### Aim of the task
In the material below, the lines from the one containing "2: (78, 29)" through the one containing "28: (162, 82)" are to be given again exactly, ends included, and no others.

--- START ---

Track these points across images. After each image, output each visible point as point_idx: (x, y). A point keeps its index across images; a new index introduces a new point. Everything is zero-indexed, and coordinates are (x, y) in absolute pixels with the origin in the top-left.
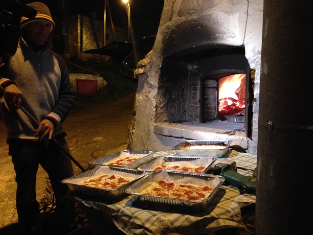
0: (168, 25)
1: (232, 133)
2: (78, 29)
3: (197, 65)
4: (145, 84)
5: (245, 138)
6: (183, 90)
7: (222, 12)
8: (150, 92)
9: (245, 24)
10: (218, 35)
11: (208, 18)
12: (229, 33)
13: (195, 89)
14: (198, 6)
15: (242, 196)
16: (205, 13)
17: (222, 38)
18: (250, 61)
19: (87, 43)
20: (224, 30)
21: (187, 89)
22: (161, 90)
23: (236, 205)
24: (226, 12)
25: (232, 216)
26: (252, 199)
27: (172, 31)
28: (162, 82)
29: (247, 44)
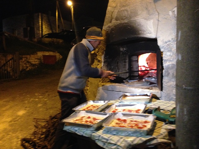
0: (109, 26)
1: (151, 88)
2: (39, 22)
3: (126, 48)
4: (95, 60)
5: (159, 91)
6: (118, 63)
7: (143, 19)
8: (98, 65)
9: (157, 26)
10: (140, 32)
11: (134, 22)
12: (147, 31)
13: (125, 62)
14: (128, 15)
15: (166, 125)
16: (132, 19)
17: (143, 34)
18: (160, 47)
19: (46, 31)
20: (145, 29)
21: (120, 62)
22: (105, 63)
23: (165, 131)
24: (145, 19)
25: (164, 137)
26: (173, 126)
27: (112, 29)
28: (106, 59)
29: (159, 37)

--- END ---

### Finished exercise
2: (78, 29)
3: (197, 65)
4: (145, 84)
5: (245, 138)
6: (183, 90)
7: (222, 12)
8: (150, 92)
9: (245, 24)
10: (218, 35)
11: (208, 18)
12: (229, 33)
13: (195, 89)
14: (198, 6)
15: (242, 196)
16: (205, 13)
17: (222, 38)
18: (250, 61)
19: (87, 43)
20: (224, 30)
21: (187, 89)
22: (161, 90)
23: (236, 205)
24: (226, 12)
25: (232, 216)
26: (252, 199)
27: (172, 31)
28: (162, 82)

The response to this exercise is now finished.